Durante a palestra, Rita de Cácia ressaltou que a aprendizagem e o desenvolvimento acadêmico das pessoas com TEA é possível e real. “O que muda são os caminhos, as metodologias e as estratégias que serão utilizadas para efetivar a educação”.
Na ótica da pesquisadora, para alcançar avanços nesse campo é preciso investir na formação docente. “Ainda temos muito o que evoluir em torno da construção de metodologias de ensino que se adequem ao funcionamento cerebral diferenciado dos autistas, às comorbidades, que em cerca de 70% dos casos, vêm associadas e à diversidade de possibilidades de características e intervenções que se impõem”, afirmou Rita.
Importância da Terapia
Pós-Graduada em Ciência do Comportamento pela George Brown College (Canadá) e especialista no Método ABA (Análise Comportamental Aplicada), Isis Bacelar, focou sua palestra na terapia como ferramenta essencial para evoluir no tratamento do TEA.
“O ABA tem como foco a análise comportamental. Ele observa a forma de agir dos indivíduos, a frequência e duração de cada ação, para traçar um planejamento terapêutico específico. Além disso, o ABA trabalha muito com o reforço positivo e negativo, buscando aumentar ou reduzir a probabilidade de um comportamento se repetir”, explicou Isis.
De acordo com ela, através da aplicação desse método, é possível obter resultados em diversas áreas, a exemplo da acadêmica e motora. Para terapeuta, o ABA se destaca por estruturar a metodologia visando o que é benéfico para o indivíduo a longo prazo.
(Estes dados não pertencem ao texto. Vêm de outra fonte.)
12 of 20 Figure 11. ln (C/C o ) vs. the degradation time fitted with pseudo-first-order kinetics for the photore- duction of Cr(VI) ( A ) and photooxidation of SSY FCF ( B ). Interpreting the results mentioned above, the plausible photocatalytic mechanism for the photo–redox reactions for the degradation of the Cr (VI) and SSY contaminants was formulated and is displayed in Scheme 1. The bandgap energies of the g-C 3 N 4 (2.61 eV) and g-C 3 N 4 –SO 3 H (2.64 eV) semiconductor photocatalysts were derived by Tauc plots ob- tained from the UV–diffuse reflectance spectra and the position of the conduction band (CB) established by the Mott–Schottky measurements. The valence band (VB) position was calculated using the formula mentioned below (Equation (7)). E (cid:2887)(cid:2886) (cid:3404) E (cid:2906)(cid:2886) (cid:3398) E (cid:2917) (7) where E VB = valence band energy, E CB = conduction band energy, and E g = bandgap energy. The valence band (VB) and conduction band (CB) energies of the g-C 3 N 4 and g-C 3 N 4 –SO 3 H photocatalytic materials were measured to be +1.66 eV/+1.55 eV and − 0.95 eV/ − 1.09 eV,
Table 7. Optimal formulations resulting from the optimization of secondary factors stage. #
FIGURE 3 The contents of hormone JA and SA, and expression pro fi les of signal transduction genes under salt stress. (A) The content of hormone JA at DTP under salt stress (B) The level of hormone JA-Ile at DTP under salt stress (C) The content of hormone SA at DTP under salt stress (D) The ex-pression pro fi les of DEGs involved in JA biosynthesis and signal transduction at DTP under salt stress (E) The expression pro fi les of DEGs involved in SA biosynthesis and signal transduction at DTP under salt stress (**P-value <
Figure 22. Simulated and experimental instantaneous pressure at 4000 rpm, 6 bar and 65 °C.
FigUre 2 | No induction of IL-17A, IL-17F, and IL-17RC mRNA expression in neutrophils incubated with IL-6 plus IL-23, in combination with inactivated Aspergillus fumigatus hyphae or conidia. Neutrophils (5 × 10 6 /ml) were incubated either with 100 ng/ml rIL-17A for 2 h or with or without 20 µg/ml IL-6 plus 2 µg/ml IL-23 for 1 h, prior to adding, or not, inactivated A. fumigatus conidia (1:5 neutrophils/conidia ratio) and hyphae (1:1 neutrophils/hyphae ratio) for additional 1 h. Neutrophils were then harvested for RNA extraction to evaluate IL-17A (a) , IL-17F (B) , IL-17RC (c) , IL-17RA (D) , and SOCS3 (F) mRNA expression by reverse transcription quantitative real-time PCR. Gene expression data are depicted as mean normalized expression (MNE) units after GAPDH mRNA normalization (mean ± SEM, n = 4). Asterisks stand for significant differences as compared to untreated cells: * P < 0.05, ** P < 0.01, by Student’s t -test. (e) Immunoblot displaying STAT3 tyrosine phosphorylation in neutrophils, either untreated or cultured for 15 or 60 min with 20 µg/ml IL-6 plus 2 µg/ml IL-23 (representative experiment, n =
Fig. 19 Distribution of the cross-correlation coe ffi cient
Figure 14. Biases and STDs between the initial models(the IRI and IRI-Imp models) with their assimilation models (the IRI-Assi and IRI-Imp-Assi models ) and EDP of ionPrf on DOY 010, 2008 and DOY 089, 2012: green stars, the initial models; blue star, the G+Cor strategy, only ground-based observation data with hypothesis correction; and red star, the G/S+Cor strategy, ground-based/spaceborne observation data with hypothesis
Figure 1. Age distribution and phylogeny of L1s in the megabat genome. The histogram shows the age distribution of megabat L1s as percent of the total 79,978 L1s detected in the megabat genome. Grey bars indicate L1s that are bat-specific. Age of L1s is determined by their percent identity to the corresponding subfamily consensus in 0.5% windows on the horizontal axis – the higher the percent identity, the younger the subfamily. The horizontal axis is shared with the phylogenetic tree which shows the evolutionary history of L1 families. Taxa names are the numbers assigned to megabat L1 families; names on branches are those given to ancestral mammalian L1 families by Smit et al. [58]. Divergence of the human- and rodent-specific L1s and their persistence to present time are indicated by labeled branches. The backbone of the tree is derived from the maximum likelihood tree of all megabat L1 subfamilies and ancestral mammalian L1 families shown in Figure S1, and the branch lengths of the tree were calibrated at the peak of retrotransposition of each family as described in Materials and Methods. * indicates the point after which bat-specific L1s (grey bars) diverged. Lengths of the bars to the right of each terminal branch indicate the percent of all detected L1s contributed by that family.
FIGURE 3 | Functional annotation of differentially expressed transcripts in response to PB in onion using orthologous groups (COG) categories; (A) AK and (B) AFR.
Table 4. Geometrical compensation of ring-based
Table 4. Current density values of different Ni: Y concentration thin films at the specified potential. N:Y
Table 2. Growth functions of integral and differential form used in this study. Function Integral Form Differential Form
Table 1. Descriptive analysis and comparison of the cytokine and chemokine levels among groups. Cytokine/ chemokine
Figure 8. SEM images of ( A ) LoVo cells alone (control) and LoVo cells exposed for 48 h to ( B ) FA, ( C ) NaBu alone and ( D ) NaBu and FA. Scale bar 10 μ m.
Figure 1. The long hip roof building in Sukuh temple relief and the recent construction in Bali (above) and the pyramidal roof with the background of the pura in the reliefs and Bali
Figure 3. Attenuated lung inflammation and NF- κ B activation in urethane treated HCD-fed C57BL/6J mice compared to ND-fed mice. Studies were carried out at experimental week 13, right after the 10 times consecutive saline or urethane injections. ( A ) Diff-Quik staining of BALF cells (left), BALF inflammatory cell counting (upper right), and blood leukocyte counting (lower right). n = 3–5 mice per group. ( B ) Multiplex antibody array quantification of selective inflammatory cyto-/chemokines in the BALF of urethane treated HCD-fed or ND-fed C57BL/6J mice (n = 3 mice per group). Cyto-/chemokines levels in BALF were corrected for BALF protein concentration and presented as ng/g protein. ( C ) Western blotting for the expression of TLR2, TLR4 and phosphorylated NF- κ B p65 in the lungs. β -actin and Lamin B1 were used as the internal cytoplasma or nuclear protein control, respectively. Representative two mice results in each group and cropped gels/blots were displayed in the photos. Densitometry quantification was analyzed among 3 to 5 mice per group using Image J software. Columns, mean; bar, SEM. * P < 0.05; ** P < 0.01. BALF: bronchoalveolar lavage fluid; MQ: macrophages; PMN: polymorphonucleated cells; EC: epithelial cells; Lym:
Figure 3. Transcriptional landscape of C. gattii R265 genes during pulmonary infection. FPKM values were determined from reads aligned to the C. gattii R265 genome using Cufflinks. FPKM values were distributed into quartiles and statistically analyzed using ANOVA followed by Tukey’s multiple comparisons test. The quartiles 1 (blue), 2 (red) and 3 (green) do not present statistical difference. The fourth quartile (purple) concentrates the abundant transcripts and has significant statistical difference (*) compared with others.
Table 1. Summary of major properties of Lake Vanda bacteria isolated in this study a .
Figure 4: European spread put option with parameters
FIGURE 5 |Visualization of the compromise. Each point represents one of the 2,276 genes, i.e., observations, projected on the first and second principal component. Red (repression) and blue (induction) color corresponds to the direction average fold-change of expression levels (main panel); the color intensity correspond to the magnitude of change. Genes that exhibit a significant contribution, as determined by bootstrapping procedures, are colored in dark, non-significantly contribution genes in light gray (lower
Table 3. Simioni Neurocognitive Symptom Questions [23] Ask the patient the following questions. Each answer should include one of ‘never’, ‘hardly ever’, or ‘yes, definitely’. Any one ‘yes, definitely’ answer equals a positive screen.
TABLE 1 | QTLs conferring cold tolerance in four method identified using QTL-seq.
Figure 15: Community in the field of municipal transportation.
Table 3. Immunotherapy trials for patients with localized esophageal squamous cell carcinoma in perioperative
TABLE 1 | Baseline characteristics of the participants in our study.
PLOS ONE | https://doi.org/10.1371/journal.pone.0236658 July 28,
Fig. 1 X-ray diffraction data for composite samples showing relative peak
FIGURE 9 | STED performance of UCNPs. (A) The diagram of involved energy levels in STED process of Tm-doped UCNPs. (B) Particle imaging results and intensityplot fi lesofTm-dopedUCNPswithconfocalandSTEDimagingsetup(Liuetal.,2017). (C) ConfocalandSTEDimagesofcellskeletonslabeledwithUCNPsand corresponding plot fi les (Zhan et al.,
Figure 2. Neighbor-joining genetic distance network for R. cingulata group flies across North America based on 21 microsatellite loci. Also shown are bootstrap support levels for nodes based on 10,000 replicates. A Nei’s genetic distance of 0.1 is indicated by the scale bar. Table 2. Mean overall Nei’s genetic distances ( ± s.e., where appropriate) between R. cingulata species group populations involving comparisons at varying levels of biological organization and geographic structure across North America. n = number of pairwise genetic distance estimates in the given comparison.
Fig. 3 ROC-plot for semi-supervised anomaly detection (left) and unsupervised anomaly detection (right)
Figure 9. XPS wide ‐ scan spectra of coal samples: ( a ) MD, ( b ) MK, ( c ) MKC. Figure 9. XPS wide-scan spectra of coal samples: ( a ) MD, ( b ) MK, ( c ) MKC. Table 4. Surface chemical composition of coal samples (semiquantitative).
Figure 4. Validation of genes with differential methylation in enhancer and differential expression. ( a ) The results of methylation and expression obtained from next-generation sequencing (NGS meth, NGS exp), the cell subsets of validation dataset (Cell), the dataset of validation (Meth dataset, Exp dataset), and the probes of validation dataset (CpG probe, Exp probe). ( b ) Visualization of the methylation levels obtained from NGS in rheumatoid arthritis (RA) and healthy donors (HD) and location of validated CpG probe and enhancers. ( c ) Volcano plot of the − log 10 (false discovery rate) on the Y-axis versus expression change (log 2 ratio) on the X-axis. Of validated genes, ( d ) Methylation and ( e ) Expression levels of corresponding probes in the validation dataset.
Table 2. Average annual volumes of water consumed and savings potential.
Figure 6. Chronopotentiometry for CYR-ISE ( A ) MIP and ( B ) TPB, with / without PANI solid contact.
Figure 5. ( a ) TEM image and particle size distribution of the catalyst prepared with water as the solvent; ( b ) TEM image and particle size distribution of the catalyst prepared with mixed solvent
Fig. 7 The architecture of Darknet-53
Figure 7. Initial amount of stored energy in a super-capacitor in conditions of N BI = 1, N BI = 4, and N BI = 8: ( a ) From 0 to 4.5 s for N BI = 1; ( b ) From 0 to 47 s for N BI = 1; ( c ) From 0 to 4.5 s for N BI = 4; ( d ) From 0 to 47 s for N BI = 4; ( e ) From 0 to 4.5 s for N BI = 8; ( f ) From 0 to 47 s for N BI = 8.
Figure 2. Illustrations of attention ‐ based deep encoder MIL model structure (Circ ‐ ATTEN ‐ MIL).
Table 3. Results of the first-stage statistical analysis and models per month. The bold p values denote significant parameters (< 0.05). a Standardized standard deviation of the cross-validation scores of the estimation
“A gente tem o costume de pensar no autista sempre no aspecto da criança, mas precisamos lembrar que eles irão crescer. Dessa maneira, é fundamental que possamos ajudá-los a se tornarem adultos presentes na sociedade”, ressaltou Isis.
Por fim, ela frisou que, nesse sentido, a terapia é essencial para transformar as pessoas com TEA em indivíduos ativos. “Não podemos continuar enxergando o autista como alguém que estará sempre à margem, que não irá ter um emprego ou participar da vida em sociedade. Precisamos contribuir para eles estejam inseridos nos ambientes sociais e possam viver com qualidade”, concluiu.
TEA
O autismo é identificado na infância, entre 1 ano e meio e 3 anos, embora os sinais iniciais às vezes apareçam já nos primeiros meses de vida. O TEA afeta a comunicação e capacidade de aprendizado e adaptação da criança. No Brasil, estima-se que existam cerca de dois milhões de pessoas dentro do espectro. Deste total, de acordo com o Instituto de Psiquiatria do Hospital das Clínicas (São Paulo), mais de 90% está completamente desassistido.
Presenças
A audiência pública contou com a presença de pais, mães e especialistas das áreas de saúde e educação, além de autoridades, acadêmicos e representantes de entidades de apoio as pessoas com autismo de Sergipe.Entre os presentes, estiveram a vice-governadora, Eliane Aquino; os deputados estaduais, Iran Barbosa, Dilson de Agripino, Georgeo Passos, Kitty Lima e Diná Almeida; e os vereadores Fábio Meireles e Lucas Aribé.